In practice, the United States is actually letting in far fewer refugees than even the record-low cap suggests. This fiscal year, the country is on track to let in about 22,000 refugees—less than half the amount permitted under the cap and less than a quarter of the number of refugees allowed into the country in 2016. There is no guarantee that the United States will let in 30,000 refugees next year, either. In 2016, the Obama administration let in all but 6 of the 85,000 refugees allowed that year. 

Reuters reported last week on the wide range of activity the Trump administration has taken to slow down refugee admissions:

The administration has instituted opaque and complicated new security vetting procedures that have bogged down admissions and eliminated many candidates for resettlement who would previously have been accepted, many of the officials said.

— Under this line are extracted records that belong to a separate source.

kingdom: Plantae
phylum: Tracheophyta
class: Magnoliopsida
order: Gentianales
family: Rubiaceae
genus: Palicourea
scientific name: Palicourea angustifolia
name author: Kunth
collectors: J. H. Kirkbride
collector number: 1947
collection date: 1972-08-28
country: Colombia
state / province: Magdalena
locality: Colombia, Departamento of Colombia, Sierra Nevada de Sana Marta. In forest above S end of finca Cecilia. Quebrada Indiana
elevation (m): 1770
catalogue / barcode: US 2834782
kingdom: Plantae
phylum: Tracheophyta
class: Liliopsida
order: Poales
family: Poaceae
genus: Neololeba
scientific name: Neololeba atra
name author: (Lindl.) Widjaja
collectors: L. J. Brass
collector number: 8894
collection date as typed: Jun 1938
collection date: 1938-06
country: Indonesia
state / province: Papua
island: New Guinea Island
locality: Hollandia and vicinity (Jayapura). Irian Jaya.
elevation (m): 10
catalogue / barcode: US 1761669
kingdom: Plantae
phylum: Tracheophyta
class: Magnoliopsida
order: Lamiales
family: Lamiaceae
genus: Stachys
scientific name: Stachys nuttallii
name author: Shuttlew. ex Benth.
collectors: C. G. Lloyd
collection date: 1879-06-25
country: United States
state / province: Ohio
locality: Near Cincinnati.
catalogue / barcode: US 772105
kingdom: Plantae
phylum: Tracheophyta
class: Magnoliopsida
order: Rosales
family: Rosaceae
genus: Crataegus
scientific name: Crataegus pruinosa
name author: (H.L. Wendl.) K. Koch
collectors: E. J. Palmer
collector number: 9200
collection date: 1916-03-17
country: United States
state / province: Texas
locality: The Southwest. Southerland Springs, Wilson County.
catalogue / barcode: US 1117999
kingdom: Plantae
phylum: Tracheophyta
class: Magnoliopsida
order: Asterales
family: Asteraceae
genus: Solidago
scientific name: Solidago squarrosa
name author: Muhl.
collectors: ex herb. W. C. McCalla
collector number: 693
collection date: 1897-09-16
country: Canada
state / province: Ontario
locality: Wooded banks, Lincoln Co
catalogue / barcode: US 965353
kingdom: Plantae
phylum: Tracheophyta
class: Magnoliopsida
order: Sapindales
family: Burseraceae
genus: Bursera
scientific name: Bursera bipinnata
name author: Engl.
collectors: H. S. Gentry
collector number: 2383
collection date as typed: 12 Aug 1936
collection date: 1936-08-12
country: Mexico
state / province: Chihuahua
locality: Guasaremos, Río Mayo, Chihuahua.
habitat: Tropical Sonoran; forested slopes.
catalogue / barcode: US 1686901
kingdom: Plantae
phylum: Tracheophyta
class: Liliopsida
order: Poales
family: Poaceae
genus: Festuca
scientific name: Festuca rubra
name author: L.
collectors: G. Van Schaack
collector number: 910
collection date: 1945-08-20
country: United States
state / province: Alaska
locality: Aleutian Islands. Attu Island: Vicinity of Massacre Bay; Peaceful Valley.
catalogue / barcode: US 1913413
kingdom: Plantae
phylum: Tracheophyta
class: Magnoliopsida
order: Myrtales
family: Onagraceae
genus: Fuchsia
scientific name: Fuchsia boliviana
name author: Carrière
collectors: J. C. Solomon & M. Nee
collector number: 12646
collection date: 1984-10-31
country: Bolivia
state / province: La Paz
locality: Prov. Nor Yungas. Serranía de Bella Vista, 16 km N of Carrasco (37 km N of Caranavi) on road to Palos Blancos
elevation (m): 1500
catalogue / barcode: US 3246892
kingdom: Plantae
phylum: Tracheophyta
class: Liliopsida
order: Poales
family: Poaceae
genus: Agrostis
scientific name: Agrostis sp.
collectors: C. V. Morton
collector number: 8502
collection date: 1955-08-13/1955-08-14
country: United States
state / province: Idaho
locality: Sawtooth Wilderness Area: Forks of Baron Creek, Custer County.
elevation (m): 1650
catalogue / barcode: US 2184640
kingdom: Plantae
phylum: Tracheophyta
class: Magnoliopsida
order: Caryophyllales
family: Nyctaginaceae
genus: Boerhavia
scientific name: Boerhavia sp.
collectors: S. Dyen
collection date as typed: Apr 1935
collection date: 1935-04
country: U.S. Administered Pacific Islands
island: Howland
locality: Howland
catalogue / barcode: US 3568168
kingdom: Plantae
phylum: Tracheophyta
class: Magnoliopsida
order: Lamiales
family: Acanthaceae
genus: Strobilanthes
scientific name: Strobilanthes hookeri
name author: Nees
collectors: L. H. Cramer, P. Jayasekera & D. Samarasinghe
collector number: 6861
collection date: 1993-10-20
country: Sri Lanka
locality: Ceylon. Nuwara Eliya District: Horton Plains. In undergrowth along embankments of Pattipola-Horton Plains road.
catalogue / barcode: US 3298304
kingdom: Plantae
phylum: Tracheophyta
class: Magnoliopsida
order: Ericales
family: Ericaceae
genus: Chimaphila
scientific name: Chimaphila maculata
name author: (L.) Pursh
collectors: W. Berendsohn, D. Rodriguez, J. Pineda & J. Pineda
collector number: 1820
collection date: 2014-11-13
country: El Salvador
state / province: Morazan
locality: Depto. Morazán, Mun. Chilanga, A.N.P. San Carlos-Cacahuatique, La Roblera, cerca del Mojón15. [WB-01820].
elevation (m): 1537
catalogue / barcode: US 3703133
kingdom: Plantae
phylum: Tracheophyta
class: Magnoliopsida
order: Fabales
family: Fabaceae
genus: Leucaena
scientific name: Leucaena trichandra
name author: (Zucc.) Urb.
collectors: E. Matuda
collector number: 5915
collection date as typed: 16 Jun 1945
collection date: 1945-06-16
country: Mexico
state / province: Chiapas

It has extended the strictest kind of vetting to women as well as men from 11 countries, mostly in the Middle East and Africa. And it has reduced by nearly two-thirds the number of officials conducting refugee interviews, reassigning about 100 of 155 interviewers to handle asylum screenings for people already in the country, including those who crossed the border illegally.

In addition to far lower admissions overall, the type of refugee admitted has changed under Trump, a Reuters analysis of government data shows. The percentage who are Muslim is now a third what it was two years ago; the percentage who are Europeans has tripled.

The shift has led to striking imbalances. Refugees admitted to the United States from the small European country of Moldova, for example, now outnumber those from Syria by three to one, although the number of Syrian refugees worldwide outnumbers the total population of Moldova.

The limit set this year is the lowest level since the modern refugee program began in 1980. Pompeo tried to downplay the size of the cut during an announcement at the State Department on Monday by calling attention to protections provided to asylum-seekers, who, unlike refugees, request protection once they’re already in the United States. “We proposed resettling up to 30,000 refugees under the new refugee ceiling as well as processing more than 280,000 asylum seekers,” he said.

“These expansive figures continue the United States’ long-standing record as the most generous nation in the world when it comes to protection-based immigration and assistance,” he said, according to Reuters.

Again, the reality is far different—the Trump administration has also, of course, been cracking down on asylum-seekers. This spring and summer, the government separated more than 2,500 families—many of them asylum-seekers—by prosecuting parents for crossing the border without authorization. And in June, Attorney General Jeff Sessions all but eliminated gang and domestic violence as grounds for asylum.